** WHAT YOU SHOULD DO **
A faithful copy of every entry is the goal; keep the images out of it.

** RECORDS SHOWN **
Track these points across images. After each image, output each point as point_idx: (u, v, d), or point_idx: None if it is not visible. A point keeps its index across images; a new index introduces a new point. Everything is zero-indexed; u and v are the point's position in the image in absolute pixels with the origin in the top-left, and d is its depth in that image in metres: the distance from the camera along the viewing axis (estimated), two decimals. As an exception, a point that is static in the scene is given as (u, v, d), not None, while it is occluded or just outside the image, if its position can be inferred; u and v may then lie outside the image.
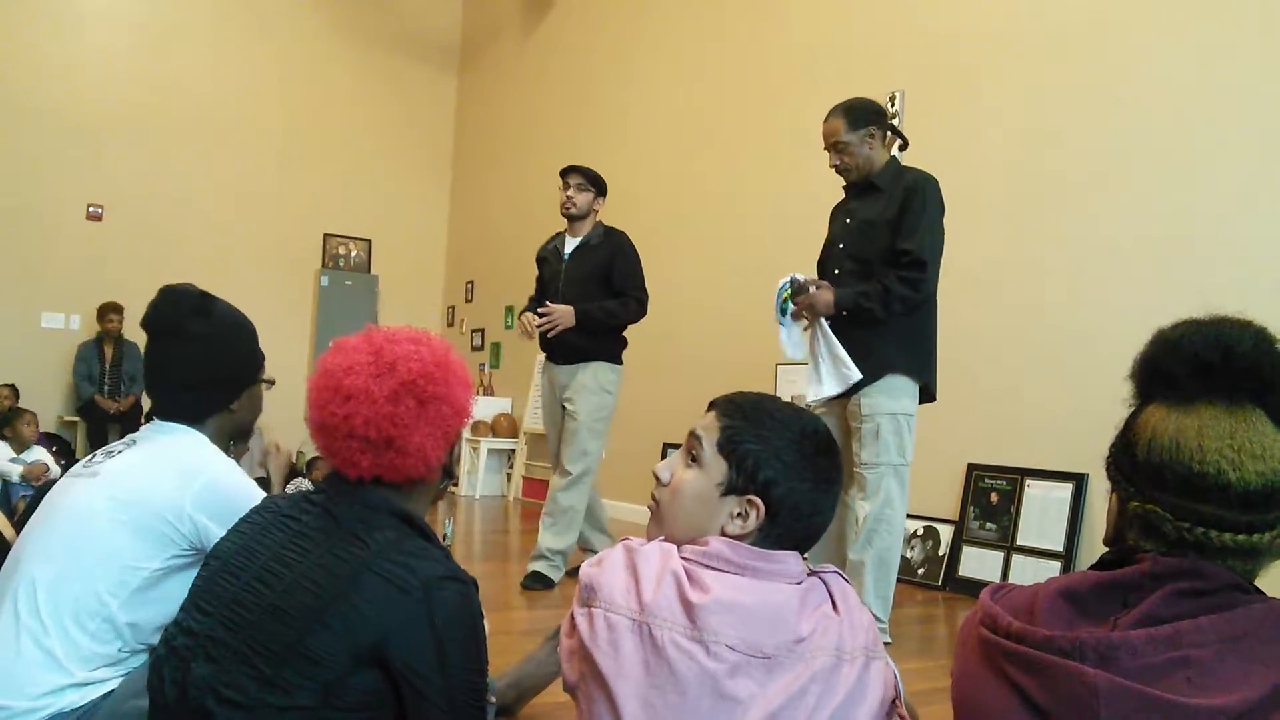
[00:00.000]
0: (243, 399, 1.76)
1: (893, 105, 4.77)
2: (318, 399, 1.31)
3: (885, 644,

** SOLUTION **
Track these points across images. After each image, output each point as point_idx: (u, v, d), or point_idx: None if it is not visible. A point keeps its index across images; a new index introduces a new point. Everything is zero-indexed; u and v are the point's position in the image in absolute pixels with the origin in the top-left, and d is its depth in that image in metres: the distance from the camera along the viewing axis (estimated), two decimals. As an exception, a point that is static in the scene is given as (u, v, d), not None, while it is occluded or just outside the image, if its position can be inferred; u and v may then lie outside the image.
[00:00.000]
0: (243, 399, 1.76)
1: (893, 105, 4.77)
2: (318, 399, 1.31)
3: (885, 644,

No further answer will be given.